Well the logfiles just started working again, so I had a quick look and now I'm a bit worried. Look at the (abbreviated) excerpt from the Apache access logs:
[02/Dec/2005:15:40:42 +0100] "GET /weblog/archive HTTP/1.1" 301 [02/Dec/2005:15:40:42 +0100] "GET /weblog/archive/ HTTP/1.1" 200 [02/Dec/2005:15:40:43 +0100] "GET /contact/ HTTP/1.1" 200 [02/Dec/2005:15:40:43 +0100] "POST /contact/index.php HTTP/1.1" 200
In other words, this either is an incredibly fast surfer or what looks very much like a fully automated bot. These are the only requests made from the spammer's IP address on that day, which means this bot is also very efficient.
For people unfamiliar with Apache logfiles I'll paraphrase the above:
- First the bot requests an arbitrary page, probably the result of a web search. The request is answered with an "HTTP 301 Moved Permanently" response from my server, which tells it to retry the request with an added slash.
- The bot abides and requests the correct page.
- The next request: my contact page, where there is a form to write me a message.

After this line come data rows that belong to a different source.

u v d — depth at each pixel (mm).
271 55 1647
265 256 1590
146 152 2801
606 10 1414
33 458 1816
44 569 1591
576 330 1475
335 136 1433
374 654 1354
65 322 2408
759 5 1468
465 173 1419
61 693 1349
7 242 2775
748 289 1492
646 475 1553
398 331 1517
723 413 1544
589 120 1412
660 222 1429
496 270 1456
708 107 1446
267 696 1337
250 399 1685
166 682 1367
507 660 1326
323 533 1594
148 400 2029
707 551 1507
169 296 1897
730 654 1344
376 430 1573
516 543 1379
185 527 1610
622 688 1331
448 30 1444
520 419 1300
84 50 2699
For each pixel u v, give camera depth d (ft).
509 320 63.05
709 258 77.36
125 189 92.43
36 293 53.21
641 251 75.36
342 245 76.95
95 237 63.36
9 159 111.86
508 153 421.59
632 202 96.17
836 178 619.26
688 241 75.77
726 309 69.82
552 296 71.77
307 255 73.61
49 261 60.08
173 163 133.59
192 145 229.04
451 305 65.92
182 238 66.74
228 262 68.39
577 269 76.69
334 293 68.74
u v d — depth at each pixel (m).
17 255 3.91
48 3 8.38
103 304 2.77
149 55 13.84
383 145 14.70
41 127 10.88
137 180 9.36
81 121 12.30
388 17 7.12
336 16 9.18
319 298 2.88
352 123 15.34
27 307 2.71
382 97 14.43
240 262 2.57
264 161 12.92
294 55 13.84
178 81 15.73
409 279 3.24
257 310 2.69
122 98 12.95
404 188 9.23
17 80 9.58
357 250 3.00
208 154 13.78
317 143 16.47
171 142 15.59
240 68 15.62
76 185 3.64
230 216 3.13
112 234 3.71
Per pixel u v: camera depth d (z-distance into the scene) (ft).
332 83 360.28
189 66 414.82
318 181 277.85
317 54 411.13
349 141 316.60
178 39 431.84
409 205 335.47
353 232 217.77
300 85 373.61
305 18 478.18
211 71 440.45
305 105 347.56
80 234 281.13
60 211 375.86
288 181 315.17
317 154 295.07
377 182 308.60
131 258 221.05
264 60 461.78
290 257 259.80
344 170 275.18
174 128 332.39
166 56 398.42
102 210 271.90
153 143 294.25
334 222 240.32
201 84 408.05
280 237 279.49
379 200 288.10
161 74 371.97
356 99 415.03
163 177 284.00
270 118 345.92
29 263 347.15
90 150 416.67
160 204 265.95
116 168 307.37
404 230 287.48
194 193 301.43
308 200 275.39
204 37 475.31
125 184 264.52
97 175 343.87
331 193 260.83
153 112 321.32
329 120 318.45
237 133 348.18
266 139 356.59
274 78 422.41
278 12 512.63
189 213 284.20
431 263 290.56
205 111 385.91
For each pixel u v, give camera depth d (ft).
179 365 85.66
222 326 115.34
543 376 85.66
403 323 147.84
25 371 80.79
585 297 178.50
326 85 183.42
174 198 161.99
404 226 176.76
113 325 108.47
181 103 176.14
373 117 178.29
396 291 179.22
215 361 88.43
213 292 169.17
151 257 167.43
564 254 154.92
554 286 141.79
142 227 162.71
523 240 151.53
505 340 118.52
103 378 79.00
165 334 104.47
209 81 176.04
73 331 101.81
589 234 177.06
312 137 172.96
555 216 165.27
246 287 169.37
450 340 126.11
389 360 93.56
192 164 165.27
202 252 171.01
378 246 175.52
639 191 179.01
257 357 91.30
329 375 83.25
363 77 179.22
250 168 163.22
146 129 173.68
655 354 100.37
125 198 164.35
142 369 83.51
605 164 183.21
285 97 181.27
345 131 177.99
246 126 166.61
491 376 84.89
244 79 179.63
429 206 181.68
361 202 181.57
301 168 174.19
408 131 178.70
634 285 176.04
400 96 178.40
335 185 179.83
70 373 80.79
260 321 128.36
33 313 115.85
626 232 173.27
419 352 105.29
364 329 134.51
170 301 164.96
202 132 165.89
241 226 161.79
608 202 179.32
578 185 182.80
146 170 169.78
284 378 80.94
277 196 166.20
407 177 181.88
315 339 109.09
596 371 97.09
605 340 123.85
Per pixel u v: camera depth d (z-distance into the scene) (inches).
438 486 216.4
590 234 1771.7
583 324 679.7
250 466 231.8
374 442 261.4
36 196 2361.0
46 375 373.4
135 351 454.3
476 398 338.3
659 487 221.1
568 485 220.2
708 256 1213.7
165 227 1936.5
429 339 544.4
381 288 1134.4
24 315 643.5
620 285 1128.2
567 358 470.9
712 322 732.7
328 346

- And still within the same second the bot finds and submits this form with all fields properly filled in.
I'm not so much irritated by the fully automated fashion of the affair, after all this is not rocket science; but what threw me off was the fact that it went directly from the archive to the contact page when on the same page there are dozens of links to blog pages with standard MovableType comment forms.
Sweet Baby Jesus. If this catches on I might just as well post an email address. Blog comments can be shielded with comment spam plugins, and email filters are amazingly efficient -- but I don't feel like implementing the same technology for my little contact form. Crazy times.
Comments
Yep, form spam is ubiquitous now...
At my employer's website, I implemented a control based on this phpBB plugin:
- at least 5 seconds needed between requesting and submitting form
- unique form field names and crypographically linked values generated on the fly are controlled upon submission
Pascal Van Hecke, 2006-07-08 00:37 CET (+0100) Link
Comments are closed. You can contact me instead.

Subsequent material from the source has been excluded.